• **Set problem 1**:
According to the text about Kani Yilmaz, in which city was he assassinated?

--- START OF Text passage ---

A Message From The Grave – On the 10th anniversary of assassination of Kani Yilmaz

A Message From The Grave – On the 10th anniversary of assassination of Kani Yilmaz

Posted on February 11, 2016 by Editorial Staff in ExclusiveKurdistan

Patriotic Democratic Party PWD assistant coordinator Kani Yilmaz, who had been assassinated in Sulaimani city, Iraqi Kurdistan on Feb. 11, 2006. The photo is from May 2005. Photo: Ekurd.net/archive

From the friends of Kani Yilmaz

On the 10th anniversary of theassassination of Kurdish activist, Kani Yilmaz (Feb. 11, 2006)

If I could see the changes over the decade since my former comrades took my life, what would I tell you?

I would say our relations with Turkey are darkening with echoes of the worst days of the 1990s. I might think the suffering of the region’s peoples have been in vain. I would tell you a new generation of Kurdish children are growing up with the same fear and bitterness as did our generation and our grandfathers’.

I would tell my mother I am sorry I did not spend more time with her as a grown man and that she had to outlived me, her first born son.

--- END OF Text passage ---
--- START OF Record set ---

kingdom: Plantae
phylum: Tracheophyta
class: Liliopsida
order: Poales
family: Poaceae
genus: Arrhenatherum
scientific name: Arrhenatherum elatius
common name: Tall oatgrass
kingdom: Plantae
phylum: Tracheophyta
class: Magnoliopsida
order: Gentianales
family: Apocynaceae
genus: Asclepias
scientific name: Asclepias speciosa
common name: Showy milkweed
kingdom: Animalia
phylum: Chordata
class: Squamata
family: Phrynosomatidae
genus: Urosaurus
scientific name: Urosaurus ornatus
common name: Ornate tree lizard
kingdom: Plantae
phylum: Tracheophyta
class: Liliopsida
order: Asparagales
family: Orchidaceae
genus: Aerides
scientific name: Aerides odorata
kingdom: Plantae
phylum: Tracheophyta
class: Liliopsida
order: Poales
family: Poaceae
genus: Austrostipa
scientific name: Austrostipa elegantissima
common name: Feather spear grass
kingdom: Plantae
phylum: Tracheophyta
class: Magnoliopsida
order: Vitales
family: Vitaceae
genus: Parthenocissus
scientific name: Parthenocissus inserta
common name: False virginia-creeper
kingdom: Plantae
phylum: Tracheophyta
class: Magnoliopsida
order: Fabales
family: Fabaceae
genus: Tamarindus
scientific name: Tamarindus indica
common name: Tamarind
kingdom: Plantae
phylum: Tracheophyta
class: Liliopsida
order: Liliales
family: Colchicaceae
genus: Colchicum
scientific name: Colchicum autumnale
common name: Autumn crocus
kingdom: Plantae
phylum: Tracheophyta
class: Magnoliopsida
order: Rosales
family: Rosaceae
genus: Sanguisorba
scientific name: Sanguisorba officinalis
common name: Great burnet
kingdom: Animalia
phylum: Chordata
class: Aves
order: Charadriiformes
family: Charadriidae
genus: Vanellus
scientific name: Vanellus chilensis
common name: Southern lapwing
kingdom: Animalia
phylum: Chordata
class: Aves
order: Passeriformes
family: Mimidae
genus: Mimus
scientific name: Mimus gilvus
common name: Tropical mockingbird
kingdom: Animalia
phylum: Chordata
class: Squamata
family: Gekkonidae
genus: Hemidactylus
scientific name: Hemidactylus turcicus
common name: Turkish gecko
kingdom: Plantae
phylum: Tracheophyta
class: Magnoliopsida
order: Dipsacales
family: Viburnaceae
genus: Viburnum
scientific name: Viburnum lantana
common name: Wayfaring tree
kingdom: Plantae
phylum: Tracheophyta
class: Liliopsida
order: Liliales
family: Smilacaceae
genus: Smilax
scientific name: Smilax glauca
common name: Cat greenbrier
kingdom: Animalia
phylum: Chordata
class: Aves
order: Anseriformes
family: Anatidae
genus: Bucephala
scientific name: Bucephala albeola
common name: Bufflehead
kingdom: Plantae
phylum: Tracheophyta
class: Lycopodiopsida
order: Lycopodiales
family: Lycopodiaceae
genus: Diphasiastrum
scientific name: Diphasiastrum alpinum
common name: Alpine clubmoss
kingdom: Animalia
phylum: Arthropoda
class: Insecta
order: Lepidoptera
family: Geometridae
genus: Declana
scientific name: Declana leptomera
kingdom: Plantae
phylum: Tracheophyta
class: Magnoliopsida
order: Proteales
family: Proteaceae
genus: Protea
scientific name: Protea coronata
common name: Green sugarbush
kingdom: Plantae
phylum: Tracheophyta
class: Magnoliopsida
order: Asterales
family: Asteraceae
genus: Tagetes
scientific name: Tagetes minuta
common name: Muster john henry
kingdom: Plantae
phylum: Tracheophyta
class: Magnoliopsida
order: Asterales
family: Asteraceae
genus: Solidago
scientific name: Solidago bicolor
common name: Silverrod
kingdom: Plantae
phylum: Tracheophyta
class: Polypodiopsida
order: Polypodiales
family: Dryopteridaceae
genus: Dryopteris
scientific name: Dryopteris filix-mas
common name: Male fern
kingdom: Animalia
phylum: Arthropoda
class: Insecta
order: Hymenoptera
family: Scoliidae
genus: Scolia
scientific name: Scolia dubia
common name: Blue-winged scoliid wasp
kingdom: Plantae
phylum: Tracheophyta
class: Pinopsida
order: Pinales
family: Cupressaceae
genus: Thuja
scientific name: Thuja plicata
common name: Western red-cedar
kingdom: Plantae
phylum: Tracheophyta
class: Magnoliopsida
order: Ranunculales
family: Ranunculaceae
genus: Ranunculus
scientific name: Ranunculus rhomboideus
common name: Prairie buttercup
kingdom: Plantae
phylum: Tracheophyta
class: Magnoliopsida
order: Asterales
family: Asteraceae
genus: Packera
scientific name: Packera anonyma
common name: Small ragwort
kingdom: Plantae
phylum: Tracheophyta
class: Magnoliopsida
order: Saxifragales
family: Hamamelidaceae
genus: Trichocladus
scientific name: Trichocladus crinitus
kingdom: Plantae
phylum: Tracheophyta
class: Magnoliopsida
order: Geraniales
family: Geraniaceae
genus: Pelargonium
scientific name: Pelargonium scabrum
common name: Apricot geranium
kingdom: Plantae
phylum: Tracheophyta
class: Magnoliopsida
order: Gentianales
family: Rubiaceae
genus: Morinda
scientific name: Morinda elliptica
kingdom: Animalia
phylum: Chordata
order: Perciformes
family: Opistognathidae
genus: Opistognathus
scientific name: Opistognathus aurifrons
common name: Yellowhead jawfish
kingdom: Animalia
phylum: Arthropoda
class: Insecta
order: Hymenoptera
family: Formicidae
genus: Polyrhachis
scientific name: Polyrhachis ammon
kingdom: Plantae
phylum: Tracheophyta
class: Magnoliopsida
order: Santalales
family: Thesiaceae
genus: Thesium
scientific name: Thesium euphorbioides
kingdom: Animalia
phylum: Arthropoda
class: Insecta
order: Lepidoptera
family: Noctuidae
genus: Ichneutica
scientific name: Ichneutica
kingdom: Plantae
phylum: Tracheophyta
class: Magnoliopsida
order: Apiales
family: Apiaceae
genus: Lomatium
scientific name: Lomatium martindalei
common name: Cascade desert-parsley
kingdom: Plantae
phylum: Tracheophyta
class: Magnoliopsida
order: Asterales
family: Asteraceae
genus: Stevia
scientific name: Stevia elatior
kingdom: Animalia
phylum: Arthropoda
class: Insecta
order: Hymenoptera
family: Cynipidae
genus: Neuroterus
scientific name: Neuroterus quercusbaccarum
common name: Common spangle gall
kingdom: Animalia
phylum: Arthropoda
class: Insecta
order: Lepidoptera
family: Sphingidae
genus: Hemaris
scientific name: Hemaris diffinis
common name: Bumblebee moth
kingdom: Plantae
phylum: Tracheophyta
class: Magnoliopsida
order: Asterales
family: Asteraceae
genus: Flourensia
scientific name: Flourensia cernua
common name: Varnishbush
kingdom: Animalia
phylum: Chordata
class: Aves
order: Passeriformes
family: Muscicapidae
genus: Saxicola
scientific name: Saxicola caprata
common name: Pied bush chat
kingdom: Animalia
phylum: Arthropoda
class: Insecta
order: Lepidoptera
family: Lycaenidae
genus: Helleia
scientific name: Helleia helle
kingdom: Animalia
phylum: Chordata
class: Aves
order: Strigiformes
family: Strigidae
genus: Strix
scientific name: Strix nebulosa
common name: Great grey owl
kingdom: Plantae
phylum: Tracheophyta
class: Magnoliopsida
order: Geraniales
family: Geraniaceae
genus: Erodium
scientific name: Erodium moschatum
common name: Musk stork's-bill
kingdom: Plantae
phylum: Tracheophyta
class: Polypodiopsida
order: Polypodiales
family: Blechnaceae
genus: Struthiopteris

--- END OF Record set ---

• **Set problem 2**:
Duplicate the lines of the rows starting with the line that contains "genus: Bucephala" and going on through the line that contains "genus: Dryopteris".

• **Problem solution 1**:
He was assassinated in Sulaimani city, Iraqi Kurdistan.

• **Problem solution 2**:
genus: Bucephala
scientific name: Bucephala albeola
common name: Bufflehead
kingdom: Plantae
phylum: Tracheophyta
class: Lycopodiopsida
order: Lycopodiales
family: Lycopodiaceae
genus: Diphasiastrum
scientific name: Diphasiastrum alpinum
common name: Alpine clubmoss
kingdom: Animalia
phylum: Arthropoda
class: Insecta
order: Lepidoptera
family: Geometridae
genus: Declana
scientific name: Declana leptomera
kingdom: Plantae
phylum: Tracheophyta
class: Magnoliopsida
order: Proteales
family: Proteaceae
genus: Protea
scientific name: Protea coronata
common name: Green sugarbush
kingdom: Plantae
phylum: Tracheophyta
class: Magnoliopsida
order: Asterales
family: Asteraceae
genus: Tagetes
scientific name: Tagetes minuta
common name: Muster john henry
kingdom: Plantae
phylum: Tracheophyta
class: Magnoliopsida
order: Asterales
family: Asteraceae
genus: Solidago
scientific name: Solidago bicolor
common name: Silverrod
kingdom: Plantae
phylum: Tracheophyta
class: Polypodiopsida
order: Polypodiales
family: Dryopteridaceae
genus: Dryopteris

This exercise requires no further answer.